(Un)Mistaken Identity 

As the computer dork in the house, I was given the case of “I just bought this book on Amazon, but it’s not showing up in my Kindle app” by Katie. I grabbed her computer and poked around in her account. Even though she had purchased previous books, those weren’t showing up in her order history. Her new book was in her account, but would not show up on her Kindle.

So, I did what any self-respecting dork would do. I logged out and logged back in.

Lo! and behold, the new book happily downloaded to the Kindle.

But the old books were now gone.

If you’re smarter than me, you might have figured out what’s going on by now [1]. But I was still stumped. So I chatted Amazon support. After a couple of minutes with two helpful chat agents, we figured out what it was.
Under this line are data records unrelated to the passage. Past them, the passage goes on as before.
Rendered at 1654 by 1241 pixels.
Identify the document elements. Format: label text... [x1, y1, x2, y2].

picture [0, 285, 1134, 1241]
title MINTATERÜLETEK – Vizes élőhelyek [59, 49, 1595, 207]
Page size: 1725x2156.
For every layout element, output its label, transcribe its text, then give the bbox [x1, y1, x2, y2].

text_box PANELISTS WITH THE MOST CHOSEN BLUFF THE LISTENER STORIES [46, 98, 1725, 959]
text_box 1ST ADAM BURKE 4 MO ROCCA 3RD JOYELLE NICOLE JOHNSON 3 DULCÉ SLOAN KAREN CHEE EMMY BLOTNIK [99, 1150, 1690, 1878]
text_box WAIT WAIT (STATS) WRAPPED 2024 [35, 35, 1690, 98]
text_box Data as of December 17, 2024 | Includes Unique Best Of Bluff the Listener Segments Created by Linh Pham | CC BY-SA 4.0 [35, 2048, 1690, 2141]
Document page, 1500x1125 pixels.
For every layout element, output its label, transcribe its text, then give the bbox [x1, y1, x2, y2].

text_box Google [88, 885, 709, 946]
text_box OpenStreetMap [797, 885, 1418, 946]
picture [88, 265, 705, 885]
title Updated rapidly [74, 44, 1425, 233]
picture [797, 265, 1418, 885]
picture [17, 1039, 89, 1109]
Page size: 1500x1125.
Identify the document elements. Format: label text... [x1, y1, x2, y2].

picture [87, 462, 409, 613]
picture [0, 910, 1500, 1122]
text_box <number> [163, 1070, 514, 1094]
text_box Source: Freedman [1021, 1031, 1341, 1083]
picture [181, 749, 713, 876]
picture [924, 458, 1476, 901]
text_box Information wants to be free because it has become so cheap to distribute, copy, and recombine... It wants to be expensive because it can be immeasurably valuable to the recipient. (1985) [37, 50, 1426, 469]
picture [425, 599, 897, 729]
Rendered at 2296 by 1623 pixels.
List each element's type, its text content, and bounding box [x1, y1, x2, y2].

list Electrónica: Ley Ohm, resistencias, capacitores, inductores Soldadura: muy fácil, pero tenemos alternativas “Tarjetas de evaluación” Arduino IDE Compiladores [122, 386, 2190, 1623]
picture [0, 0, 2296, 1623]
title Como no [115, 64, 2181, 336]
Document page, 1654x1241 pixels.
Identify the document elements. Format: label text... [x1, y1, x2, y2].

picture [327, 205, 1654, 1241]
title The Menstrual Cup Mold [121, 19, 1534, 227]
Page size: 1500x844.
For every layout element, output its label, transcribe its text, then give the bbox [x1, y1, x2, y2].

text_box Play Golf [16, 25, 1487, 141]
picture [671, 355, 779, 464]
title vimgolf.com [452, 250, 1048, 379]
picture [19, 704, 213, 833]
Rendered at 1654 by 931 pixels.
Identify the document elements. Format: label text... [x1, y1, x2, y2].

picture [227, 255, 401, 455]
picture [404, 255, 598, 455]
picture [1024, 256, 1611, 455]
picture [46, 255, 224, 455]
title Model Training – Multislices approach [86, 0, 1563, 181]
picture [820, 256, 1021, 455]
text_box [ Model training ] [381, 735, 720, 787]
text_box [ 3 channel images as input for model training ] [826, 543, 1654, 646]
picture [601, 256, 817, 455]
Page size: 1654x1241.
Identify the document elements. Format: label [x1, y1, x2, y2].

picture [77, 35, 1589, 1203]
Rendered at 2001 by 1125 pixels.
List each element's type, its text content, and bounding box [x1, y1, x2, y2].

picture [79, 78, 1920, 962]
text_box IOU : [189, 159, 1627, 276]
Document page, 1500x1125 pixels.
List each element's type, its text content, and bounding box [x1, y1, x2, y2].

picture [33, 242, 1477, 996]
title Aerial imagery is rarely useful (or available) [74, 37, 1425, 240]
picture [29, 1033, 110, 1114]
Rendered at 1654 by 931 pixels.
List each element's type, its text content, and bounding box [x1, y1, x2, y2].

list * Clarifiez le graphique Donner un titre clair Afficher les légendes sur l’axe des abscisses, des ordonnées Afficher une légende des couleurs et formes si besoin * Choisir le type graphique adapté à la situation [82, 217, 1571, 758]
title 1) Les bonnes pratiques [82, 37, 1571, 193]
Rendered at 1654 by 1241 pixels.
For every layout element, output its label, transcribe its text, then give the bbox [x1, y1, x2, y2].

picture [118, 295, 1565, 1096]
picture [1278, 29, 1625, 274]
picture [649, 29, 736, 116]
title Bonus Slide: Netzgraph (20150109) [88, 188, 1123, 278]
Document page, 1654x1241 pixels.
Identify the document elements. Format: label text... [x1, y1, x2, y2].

Somehow, Katie had two Amazon accounts with the same email address, that differed only by password.

Well, hell. With some help from the Amazon folks, we got the books all onto one account and got that setup and everything was normal.

But, dear god, in what world would you let the same email address have multiple accounts. How much bad stuff can happen because of that? For one, the one we just talked about, getting content split across multiple accounts.

What happens if I want to change my password, which account does it change? Accounts on Amazon seem to be unique by email plus password, which is such a weird thing. Turns out, this is a pretty common problem.

From a technical/product perspective, this becomes one of those interesting questions: “at what point is the small number of users taking advantage of this feature offset by the customer confusion it causes”. My guess is that there cannot be enough people who intentionally rely on this feature to be worth the negative impact it causes.

Same email, different accounts, poor use of email as identity.


  1. If you guessed “they’re on two separate accounts”, you win. Bonus points if you realized it was two accounts with the same email address.